Молчали все, даже кони перестали хрипеть. Эльфийка, хоть и слышавшаяй историю не в первый раз, всё равно заинтересованно смотрела на Дбалина, ожидая продолжения.
— И братишка согласился, — сказал тот, скромно улыбнувшись. — Не обещаю вещать так же увлекательно, как Филин, однако постараюсь не ударить в грязь лицом. В то время у меня назрел план о незаконной… библиотеке. Знания — это прекрасно, но ещё невероятно цензурно. Пока Филин портил девок, парней и репутацию, я изучал трактаты, доступные в нашем храме, ходил в храмы других божеств и везде встречал запреты. Те или иные тексты, считающиеся еретическими, просто уничтожали. Во многом из-за того, что наиболее востребованные религиозные течения имеют власть над, извиняюсь за каламбур, власть имущими, в результате чего мы получаем официальный закон со списком «вредных» книг, который пополняется регулярно. Куда не обратись, везде хоть одна книга да будет запрещена. И как поступить в таком случае? Смириться? Ну уж нет. Бороться? Определённо. Только для борьбы нужны деньги. Многочисленные подкупы торговцам-путешественникам, переводчикам-толмачам, переписчикам да хотя бы постоянные траты на качественную бумагу, чернила, переплёты. И, возвращаясь к предложению брата, неплохо бы иметь хорошее прикрытие. Хотя, согласитесь, это абсурд за гранью понимания, что книги запрещают, а бордели — нет.

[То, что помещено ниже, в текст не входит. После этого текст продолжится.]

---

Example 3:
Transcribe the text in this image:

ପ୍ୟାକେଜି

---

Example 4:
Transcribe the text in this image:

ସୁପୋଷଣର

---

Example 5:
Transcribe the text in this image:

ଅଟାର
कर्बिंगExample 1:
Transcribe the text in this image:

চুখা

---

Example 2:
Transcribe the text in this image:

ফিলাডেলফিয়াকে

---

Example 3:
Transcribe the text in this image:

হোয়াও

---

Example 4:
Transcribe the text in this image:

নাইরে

— Но, чёрт их подери, с борделями тоже сплошные траты! — подхватил Филин. — Аренда крупного здания, покупка крепких дубовых кроватей, взятки сеньорам, полиции, судьям. Плата охранникам, поварам, мессалинам с жирными бёдрами, гиацинтам с внушительными… достоинствами. Ещё б неплохо заиметь музыкантов. Деньги-деньги-деньги! И в самом начале, что будет нам к чести, мы с братом пошли путём не преступным. То есть в банки. Но, боже, эти засратые бумажки, бланки с неправильными номерами и безбожные проценты просто невозможно пережить и остаться в трезвом уме! Вспомнить хотя бы гнусавые голоса банкирш: «Вам надо было расписаться на третьей и седьмой страницах, а в одиннадцатой зачеркнуть неподходящие условия, переписывайте! Копию возьмите у четвёртого окна, очередь по талону. Заодно возьмите у третьего окна форму номер семь, очередь живая. И только после этого, но перед оформлением, подпишите документы у первого окна. Очереди нет, принимают по записи». Сукины дети! Уж лучше грабить!

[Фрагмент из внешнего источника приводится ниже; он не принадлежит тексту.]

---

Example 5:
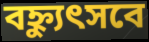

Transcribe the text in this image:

বহ্ন্যুৎসবে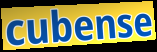
cubense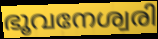
ഭൂവനേശ്വരി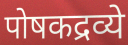
पोषकद्रव्येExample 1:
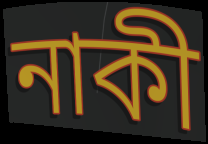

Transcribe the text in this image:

নাকী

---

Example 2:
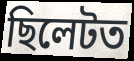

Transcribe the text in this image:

ছিলেটত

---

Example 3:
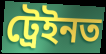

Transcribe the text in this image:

ট্ৰেইনত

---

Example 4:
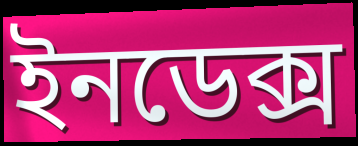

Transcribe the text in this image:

ইনডেক্স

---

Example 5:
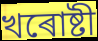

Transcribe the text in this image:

খৰোষ্টীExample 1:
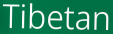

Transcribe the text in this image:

Tibetan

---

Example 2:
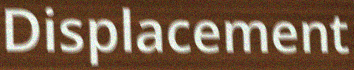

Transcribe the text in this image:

Displacement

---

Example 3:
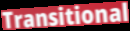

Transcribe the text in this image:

Transitional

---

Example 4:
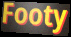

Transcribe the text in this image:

Footy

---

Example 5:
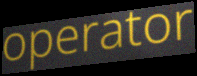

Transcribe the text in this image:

operator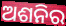
ଅଶନିର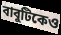
বাবুটিকেও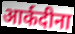
आर्कदीनाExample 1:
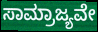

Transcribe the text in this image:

ಸಾಮ್ರಾಜ್ಯವೇ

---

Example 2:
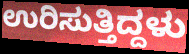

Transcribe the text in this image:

ಉರಿಸುತ್ತಿದ್ದಳು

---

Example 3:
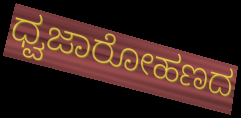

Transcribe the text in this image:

ಧ್ವಜಾರೋಹಣದ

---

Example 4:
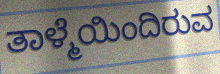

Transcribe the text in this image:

ತಾಳ್ಮೆಯಿಂದಿರುವ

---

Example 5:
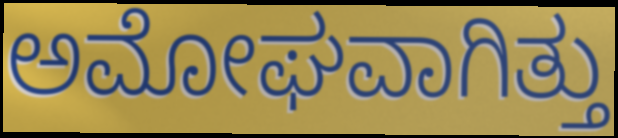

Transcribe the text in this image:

ಅಮೋಘವಾಗಿತ್ತು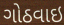
ગોઠવાઇ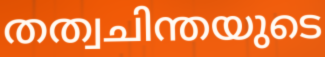
തത്വചിന്തയുടെ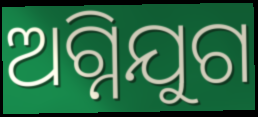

— К счастью, до последнего не дошло. Почти, — продолжил Дбалин. — Был запасной вариант. В храме я часто переводил деловые документы и старые хроники. Попался мне один любопытный текст, датируемый две тысячи девятьсот сорок первым годом Третьей эпохи, что повествовал о бегстве гномов из подземного города Кхазадума, в котором обосновался дракон. Откуда там дракон — непонятно, но факт исторический, к тому же подтверждённый другими документами, в которых упоминается великое переселение гномов, что захватили северо-восточные земли дикарей, где ныне и обитают. Главное же отличие моего текста от остальных в том, что он указывает точное место подземного города (с учётом смены климата и топонимов), а ещё говорит об оставленном сокровище. Описание скудное, буквально одно лишь слово «сокровище», однако, если верить более ранним письменам, разочаровать нас оно не должно. Им могут быть драгоценные камни, золото, мистическая амброзия, святой Грааль, возможно, даже утерянный секрет легендарной гномской стали, что до сих пор не могут воссоздать величайшие кузнецы современности. Но вернёмся к рассказу. Признаться, совершил я одну большую ошибку, да чего уж — вселенскую, поведав о сокровище нашему приёмному отцу, тому самому доброму монаху, что, как оказалось, был-то не особо добрым и не по-родственному лицемерным. И теперь мы в бегах. Конец истории печальный.